Selby Gardens receives NSF grant
photo courtesy of Neuchatel Dried and pressed specimen of Origanum Vulgare (Oregano)

Selby Gardens receives NSF grant

photo courtesy of University of Neuchatel
Dried and pressed specimen of Origanum Vulgare (Oregano)

The grant will contribute to a larger archival project that Selby Gardens is a part of, called the Endless Forms Thematic Collection Network.

Alongside other universities, museums and botanical gardens throughout the United States, Selby Gardens will work to digitize the many thousands of plant specimens found in their collections.

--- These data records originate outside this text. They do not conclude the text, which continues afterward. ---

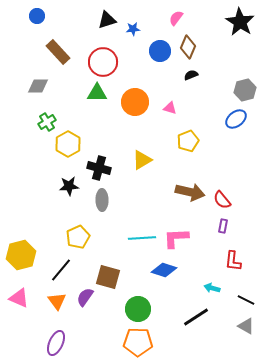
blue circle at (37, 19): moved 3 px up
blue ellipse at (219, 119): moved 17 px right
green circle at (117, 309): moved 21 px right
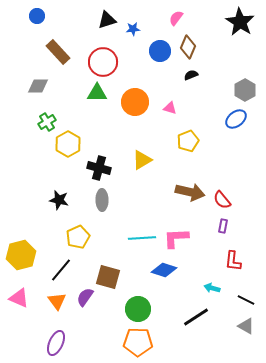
gray hexagon at (245, 90): rotated 15 degrees counterclockwise
black star at (69, 186): moved 10 px left, 14 px down; rotated 18 degrees clockwise
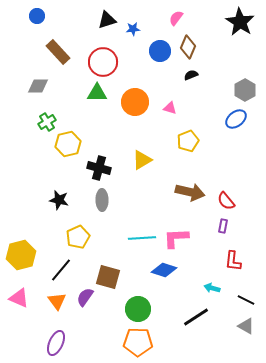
yellow hexagon at (68, 144): rotated 15 degrees clockwise
red semicircle at (222, 200): moved 4 px right, 1 px down
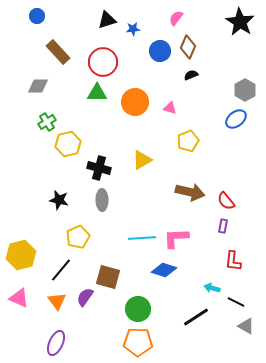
black line at (246, 300): moved 10 px left, 2 px down
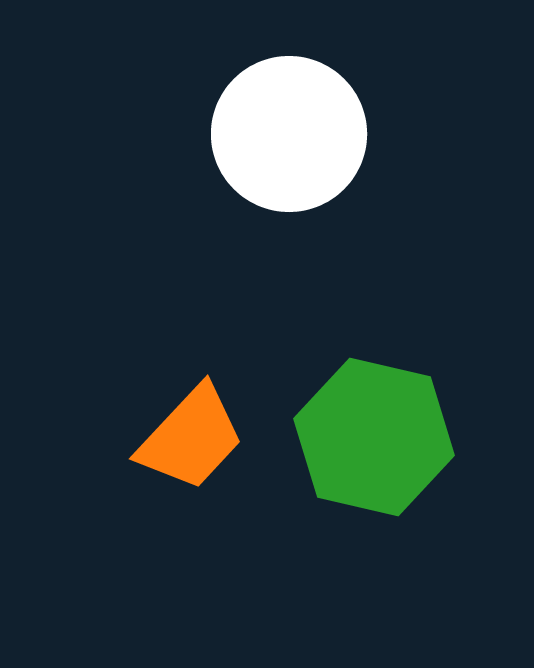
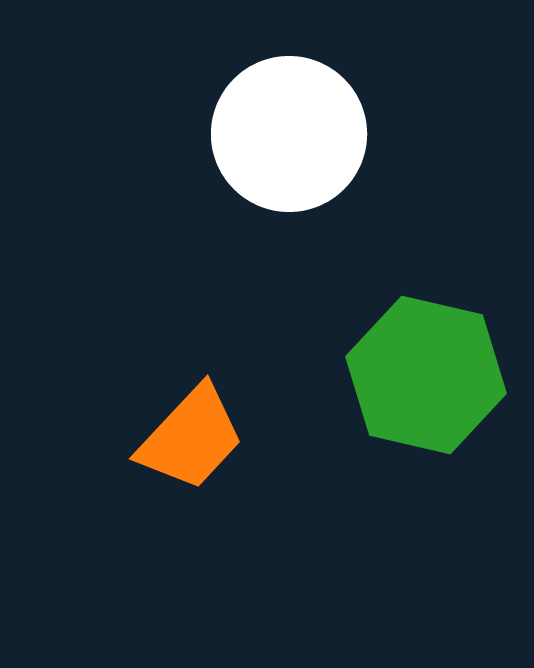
green hexagon: moved 52 px right, 62 px up
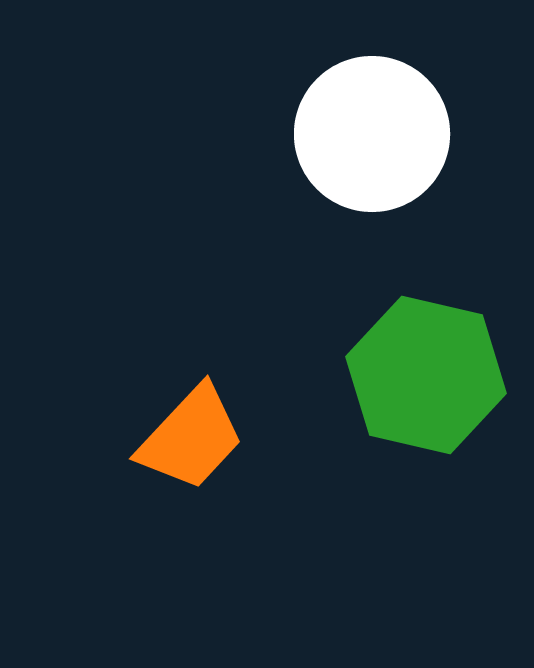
white circle: moved 83 px right
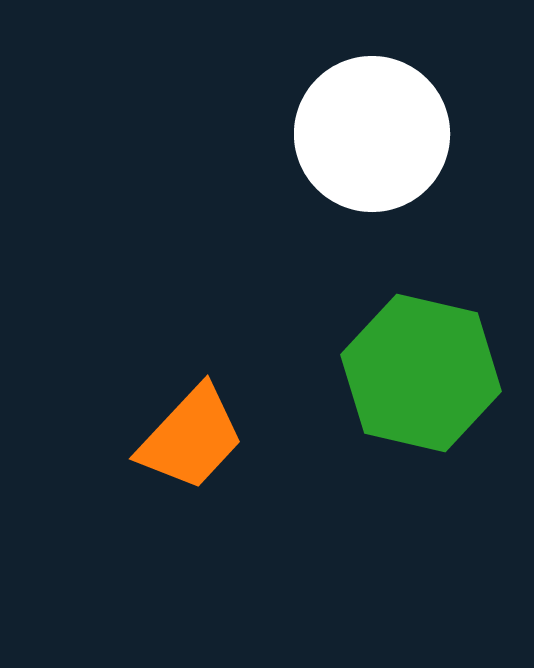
green hexagon: moved 5 px left, 2 px up
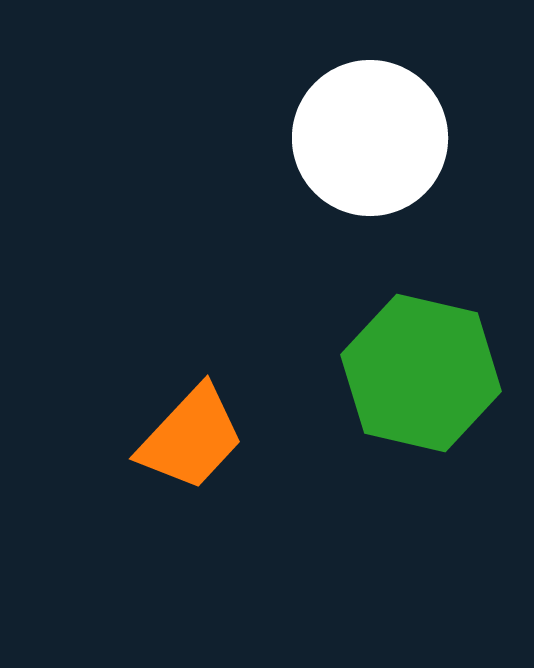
white circle: moved 2 px left, 4 px down
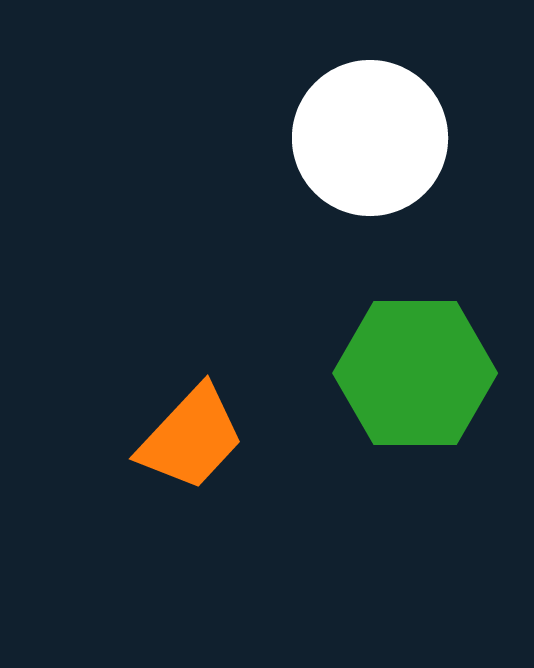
green hexagon: moved 6 px left; rotated 13 degrees counterclockwise
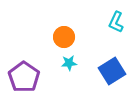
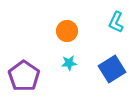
orange circle: moved 3 px right, 6 px up
blue square: moved 2 px up
purple pentagon: moved 1 px up
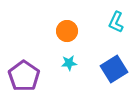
blue square: moved 2 px right
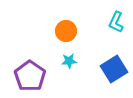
orange circle: moved 1 px left
cyan star: moved 2 px up
purple pentagon: moved 6 px right
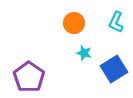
orange circle: moved 8 px right, 8 px up
cyan star: moved 15 px right, 8 px up; rotated 21 degrees clockwise
purple pentagon: moved 1 px left, 1 px down
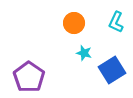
blue square: moved 2 px left, 1 px down
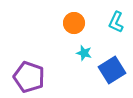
purple pentagon: rotated 16 degrees counterclockwise
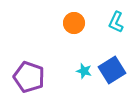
cyan star: moved 18 px down
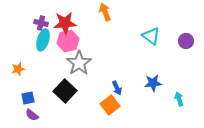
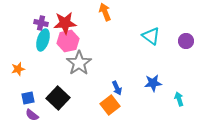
black square: moved 7 px left, 7 px down
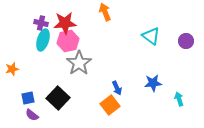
orange star: moved 6 px left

The network is a cooperative effort towards a massive digital herbarium, giving the public online access to collections that are otherwise difficult and costly to view, as they are only available to individuals that are able to visit in-person or who manage to get specimens shipped out to them on loan. The project has an overall goal of digitizing more than two million specimens over a three year period.

“We will be able to paint a much more complete picture of plant diversity and distribution,” Bruce Holst, the vice president of botany at Selby Gardens, said. “This project demonstrates the collaborative nature of our work. No one institution can do it all.”

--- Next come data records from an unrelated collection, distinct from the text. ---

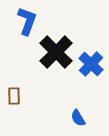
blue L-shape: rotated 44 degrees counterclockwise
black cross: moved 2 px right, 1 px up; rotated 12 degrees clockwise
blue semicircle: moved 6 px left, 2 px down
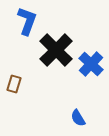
black cross: moved 2 px up
brown rectangle: moved 12 px up; rotated 18 degrees clockwise
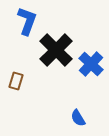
brown rectangle: moved 2 px right, 3 px up
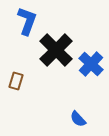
blue semicircle: moved 1 px down; rotated 12 degrees counterclockwise
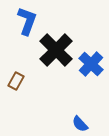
brown rectangle: rotated 12 degrees clockwise
blue semicircle: moved 2 px right, 5 px down
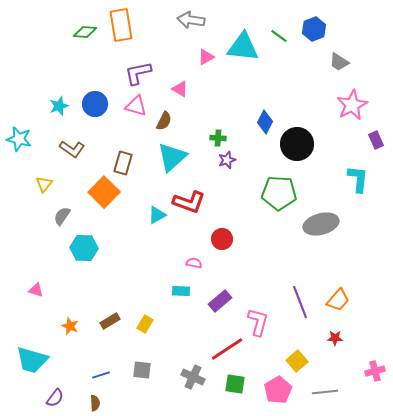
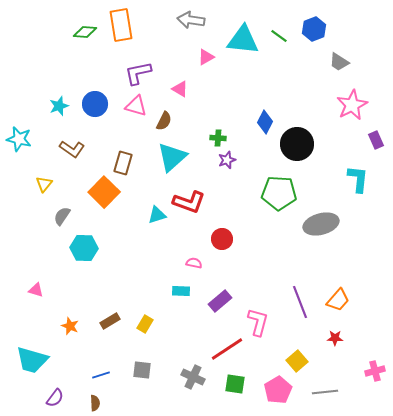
cyan triangle at (243, 47): moved 7 px up
cyan triangle at (157, 215): rotated 12 degrees clockwise
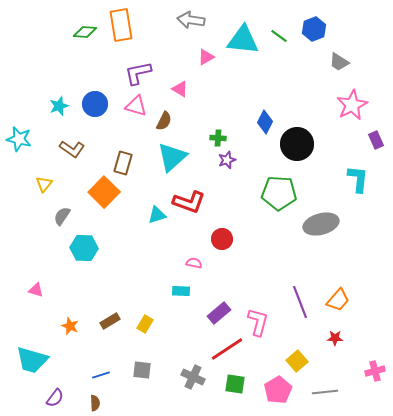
purple rectangle at (220, 301): moved 1 px left, 12 px down
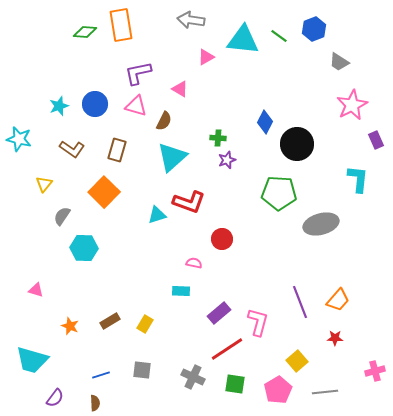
brown rectangle at (123, 163): moved 6 px left, 13 px up
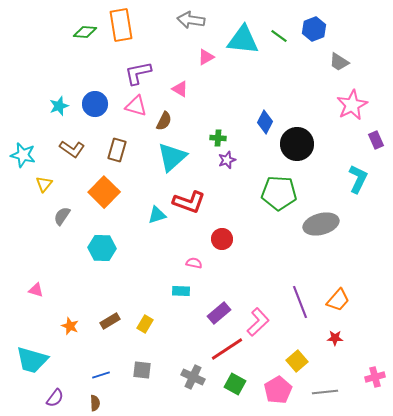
cyan star at (19, 139): moved 4 px right, 16 px down
cyan L-shape at (358, 179): rotated 20 degrees clockwise
cyan hexagon at (84, 248): moved 18 px right
pink L-shape at (258, 322): rotated 32 degrees clockwise
pink cross at (375, 371): moved 6 px down
green square at (235, 384): rotated 20 degrees clockwise
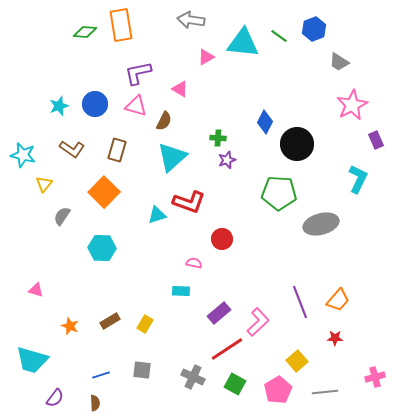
cyan triangle at (243, 40): moved 3 px down
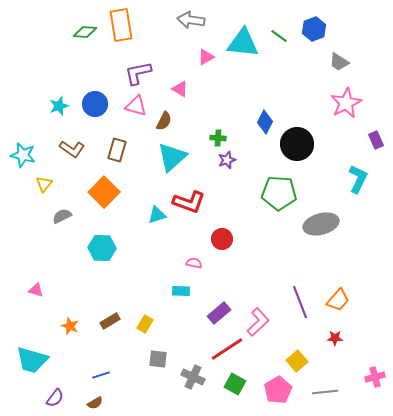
pink star at (352, 105): moved 6 px left, 2 px up
gray semicircle at (62, 216): rotated 30 degrees clockwise
gray square at (142, 370): moved 16 px right, 11 px up
brown semicircle at (95, 403): rotated 63 degrees clockwise
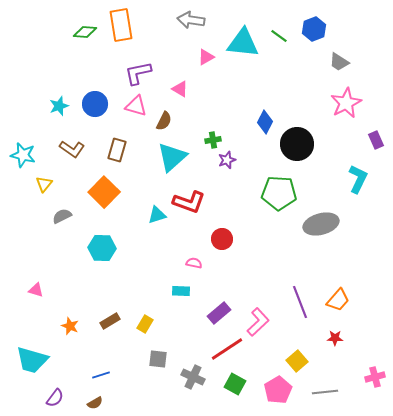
green cross at (218, 138): moved 5 px left, 2 px down; rotated 14 degrees counterclockwise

With these digital collections, one can quickly sift through large amounts of data and study changes across entire ecosystems. Digital collections provide researchers with information about individual specimens: scanned images, where and how they were collected, who collected them and when they did it. They also allow researchers to investigate how individual plants function and change over long periods of time within their shared environments. This is especially valuable for research into topics like climate change, as plants that were collected and preserved decades earlier—even a century earlier—can be compared more easily to recent specimens of the same species in the same environments: one might notice differences in flowering times, or that in 1910 a specific crop was often ready for harvest a month earlier than it is now.

“Cataloging and digitizing the vast resources held by the world’s scientific institutions is key to our efforts in conserving plant species in their natural habitats,” Holst said.

 

For the price of admission, $20, one can see the soon-to-be digitized collections housed at Selby Gardens in-person, which are open to the public from 10 a.m. to 5 p.m. daily.